Trusting your gut

Trusting your gut isn’t limited to the big decisions in life. It permeates our daily lives.

  • What to eat.
  • Whether to swim in the sea if the current feels too intense.
  • Deciding to exercise or take a rest because you don’t feel 100%.
  • Which books to read.
  • Who to trust and who stay away from.
  • When to leave and when to stay.
  • When to be quiet and listen.

Trusting your gut is all about the micro moves we make during the day.

The more you listen to yourself, the closer you get to who you are.

Photo by Humphrey Muleba on Pexels.com

Make a move

“Most decisions should probably be made with somewhere around 70% of the information you wish you had. If you wait for 90%, in most cases, you’re probably being slow…” – Jeff Bezos

In 1944, General Eisenhower, the Allied Supreme Commander in Europe, had to make one of the most significant decisions of WWII, and time was running out. He had already delayed the D-Day for a month, and he now set a date of June 5, 1944. The weather forecast for June 5 was rain and heavy seas. 
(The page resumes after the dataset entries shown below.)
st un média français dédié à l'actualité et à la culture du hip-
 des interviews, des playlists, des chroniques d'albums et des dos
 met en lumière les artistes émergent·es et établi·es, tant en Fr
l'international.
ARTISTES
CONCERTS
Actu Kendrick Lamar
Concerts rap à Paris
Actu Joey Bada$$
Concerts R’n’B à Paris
Less than 24 hours before the scheduled invasion, he gathered his advisers again. The weather forecast indicated that the rain would stop, and there would be clear sky breaks in the clouds in the afternoon on June 5. Still, his meteorologists predicted improved conditions for the following day.

Eisenhower decided to delay and changed the date for D-Day to June 6. 

Eisenhower made a decision and gave the order to set in motion the most massive amphibious invasion in world history; 4,000 warships, 10,000 aircraft, and 160,000 troops. Eisenhower had won his gamble with the weather, and within two months, Allied forces broke out from their Normandy beachheads and began their long battle march to liberate Europe.

* * * *

The problem with hiring people from large, slow-moving companies like Google, Apple, Facebook, Big Banks, Consulting firms, Big 4 Accounting shops, and top tier law firms is that long timer employees at these companies are conditioned to only make decisions when they have “all” the information. They are not comfortable operating in the grey spaces. They want it black or white. This ends up paralyzing their day to day decisions, and they get out-innovated in the long run.

Work with folks who move fast and comfortable making a call with incomplete information, and listen to their gut and data at the time.

Photo by Ivan Cujic on Pexels.com

Feeling the flow

You know when you are in the flow. Decisions feel like perfectly paired joints locking together. Opportunities in the form of people, ideas and things uncloak. You don’t look back or forward, there is only now. Recognize and remember the flow feeling. You’ll know it when you feel it.

Ethics – Go with your gut

Ethical questions get really tough when you start to intellectualize them.

Here’s a mock question? Should you allow tobacco companies to advertise with your company. This means exposing their brand and messaging to your community.

Here’s the dilemma…the evidence tells us that smoking causes cancer and host of other health problems, but the tobacco industry creates jobs and it’s a free country, people can smoke if they want to, so who are we to judge? Smoking related illness cost the taxpayer millions of dollars per year in healthcare resources and burden the already strained healthcare networks. That’s not a good thing right?

What about the cash these advertisers give you? You could use that money to experiment and build life changing products.

What about the optics? How much revenue will they bring in for the company? What is if it’s only 10% of total ad revenue vs. 50%? Is there a threshold % that makes it acceptable? By allowing these brands to advertise are you indirectly enticing more kids to start smoking?

Other companies take their money, why shouldn’t you?

See what I mean…it’s starts to get really sticky when you try to answer the question within an intellectual framework. You could probably justify a yes or a no answer.

Why not try something different? Ask your gut the same question with the following context – Are you making the world a better place by [insert question]. In other words are you contributing to a better world by advertising cigarettes to your audience. Avoid the temptation to define “better” or “world”, just ask yourself the question. Your gut will give you the answer. It may not be the answer you want to hear, but my advice would be to go with it.

When I don’t go with my gut on these things, I normally fall on my face.